Dataset records
[start]

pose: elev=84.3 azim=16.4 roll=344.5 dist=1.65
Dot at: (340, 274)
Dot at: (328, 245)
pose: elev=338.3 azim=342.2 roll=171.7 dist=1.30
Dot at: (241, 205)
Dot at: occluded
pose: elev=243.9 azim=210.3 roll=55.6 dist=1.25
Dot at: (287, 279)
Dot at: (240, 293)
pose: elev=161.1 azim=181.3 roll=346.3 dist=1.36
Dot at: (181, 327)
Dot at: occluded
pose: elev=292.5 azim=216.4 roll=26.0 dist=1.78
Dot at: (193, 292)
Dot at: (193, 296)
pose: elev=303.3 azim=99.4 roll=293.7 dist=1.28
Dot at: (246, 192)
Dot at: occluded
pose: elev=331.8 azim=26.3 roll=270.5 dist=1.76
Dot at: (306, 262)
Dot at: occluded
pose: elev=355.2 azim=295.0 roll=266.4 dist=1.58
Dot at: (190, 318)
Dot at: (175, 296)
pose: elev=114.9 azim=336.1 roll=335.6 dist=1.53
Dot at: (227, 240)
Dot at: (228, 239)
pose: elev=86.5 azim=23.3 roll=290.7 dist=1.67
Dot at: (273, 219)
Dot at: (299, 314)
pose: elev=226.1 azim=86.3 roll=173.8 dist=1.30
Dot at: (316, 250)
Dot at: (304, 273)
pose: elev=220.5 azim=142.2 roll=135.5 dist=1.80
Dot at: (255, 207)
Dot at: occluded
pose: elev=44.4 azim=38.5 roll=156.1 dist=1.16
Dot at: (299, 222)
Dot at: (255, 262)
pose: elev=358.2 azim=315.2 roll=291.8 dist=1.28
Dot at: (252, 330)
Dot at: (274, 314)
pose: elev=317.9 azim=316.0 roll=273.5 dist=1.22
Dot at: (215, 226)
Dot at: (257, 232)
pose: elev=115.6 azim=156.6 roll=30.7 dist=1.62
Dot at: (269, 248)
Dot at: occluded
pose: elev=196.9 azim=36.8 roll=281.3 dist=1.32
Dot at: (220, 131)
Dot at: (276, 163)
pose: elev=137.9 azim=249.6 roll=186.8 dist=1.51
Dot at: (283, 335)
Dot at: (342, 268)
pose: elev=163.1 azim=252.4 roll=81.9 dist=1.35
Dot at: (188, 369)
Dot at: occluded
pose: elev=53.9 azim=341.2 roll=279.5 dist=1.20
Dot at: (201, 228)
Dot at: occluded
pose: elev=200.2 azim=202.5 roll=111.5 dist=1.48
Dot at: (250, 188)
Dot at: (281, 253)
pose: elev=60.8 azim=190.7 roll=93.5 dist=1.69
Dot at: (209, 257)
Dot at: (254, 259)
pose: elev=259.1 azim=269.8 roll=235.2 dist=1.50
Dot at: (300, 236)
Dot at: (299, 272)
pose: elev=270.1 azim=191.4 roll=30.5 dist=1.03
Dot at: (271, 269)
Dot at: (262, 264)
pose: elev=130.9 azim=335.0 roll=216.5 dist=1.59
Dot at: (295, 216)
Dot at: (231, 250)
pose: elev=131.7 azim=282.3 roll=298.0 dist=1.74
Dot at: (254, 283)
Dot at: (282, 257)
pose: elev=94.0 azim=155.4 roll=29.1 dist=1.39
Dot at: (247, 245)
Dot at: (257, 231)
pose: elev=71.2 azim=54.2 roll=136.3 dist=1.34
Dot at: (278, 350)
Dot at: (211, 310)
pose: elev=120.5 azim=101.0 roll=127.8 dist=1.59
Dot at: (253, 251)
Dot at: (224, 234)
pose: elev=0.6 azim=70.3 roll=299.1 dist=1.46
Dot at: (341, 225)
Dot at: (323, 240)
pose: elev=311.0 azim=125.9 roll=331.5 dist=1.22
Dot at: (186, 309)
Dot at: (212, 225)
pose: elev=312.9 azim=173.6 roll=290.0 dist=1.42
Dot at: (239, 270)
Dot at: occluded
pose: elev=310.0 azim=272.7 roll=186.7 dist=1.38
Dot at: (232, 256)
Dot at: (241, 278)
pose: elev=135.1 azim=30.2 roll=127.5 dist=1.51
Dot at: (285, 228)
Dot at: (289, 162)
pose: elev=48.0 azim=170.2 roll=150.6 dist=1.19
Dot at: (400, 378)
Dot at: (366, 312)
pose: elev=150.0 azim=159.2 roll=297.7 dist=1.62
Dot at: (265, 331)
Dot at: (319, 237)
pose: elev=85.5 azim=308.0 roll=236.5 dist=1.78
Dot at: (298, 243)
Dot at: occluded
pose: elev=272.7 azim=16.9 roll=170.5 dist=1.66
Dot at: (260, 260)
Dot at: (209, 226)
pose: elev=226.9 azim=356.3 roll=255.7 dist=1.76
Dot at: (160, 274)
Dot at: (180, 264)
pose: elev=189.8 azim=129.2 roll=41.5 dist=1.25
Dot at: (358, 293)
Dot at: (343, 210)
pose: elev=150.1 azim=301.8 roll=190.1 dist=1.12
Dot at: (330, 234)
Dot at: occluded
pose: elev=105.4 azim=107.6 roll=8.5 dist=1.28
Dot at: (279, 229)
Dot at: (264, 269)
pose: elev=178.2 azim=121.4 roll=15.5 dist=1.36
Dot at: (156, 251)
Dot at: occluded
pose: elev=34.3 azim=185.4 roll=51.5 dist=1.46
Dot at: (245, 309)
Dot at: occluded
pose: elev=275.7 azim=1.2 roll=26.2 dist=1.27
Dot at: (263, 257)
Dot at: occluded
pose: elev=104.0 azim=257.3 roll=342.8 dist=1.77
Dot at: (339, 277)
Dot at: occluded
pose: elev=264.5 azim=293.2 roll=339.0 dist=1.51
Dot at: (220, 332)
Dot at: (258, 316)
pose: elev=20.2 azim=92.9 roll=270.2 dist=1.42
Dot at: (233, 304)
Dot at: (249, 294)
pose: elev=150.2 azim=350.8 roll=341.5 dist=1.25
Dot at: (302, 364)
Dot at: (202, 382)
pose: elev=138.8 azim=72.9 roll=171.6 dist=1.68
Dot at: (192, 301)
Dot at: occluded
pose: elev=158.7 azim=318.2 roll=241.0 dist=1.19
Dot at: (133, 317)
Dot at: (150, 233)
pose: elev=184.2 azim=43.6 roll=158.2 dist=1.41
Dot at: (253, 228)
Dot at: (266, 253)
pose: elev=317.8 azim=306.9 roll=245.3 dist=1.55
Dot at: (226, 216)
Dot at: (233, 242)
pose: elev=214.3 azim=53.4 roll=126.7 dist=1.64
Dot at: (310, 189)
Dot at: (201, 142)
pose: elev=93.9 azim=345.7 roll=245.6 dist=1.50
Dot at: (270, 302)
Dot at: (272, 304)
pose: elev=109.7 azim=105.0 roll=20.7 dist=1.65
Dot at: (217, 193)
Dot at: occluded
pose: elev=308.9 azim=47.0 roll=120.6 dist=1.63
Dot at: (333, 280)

[end]

### YOUR INSTRUCTIONS
Copy out the lines above without changes, beginning with the line that contains "pose: elev=93.9 azim=345.7" and continuing through the final line.

### RESPONSE
pose: elev=93.9 azim=345.7 roll=245.6 dist=1.50
Dot at: (270, 302)
Dot at: (272, 304)
pose: elev=109.7 azim=105.0 roll=20.7 dist=1.65
Dot at: (217, 193)
Dot at: occluded
pose: elev=308.9 azim=47.0 roll=120.6 dist=1.63
Dot at: (333, 280)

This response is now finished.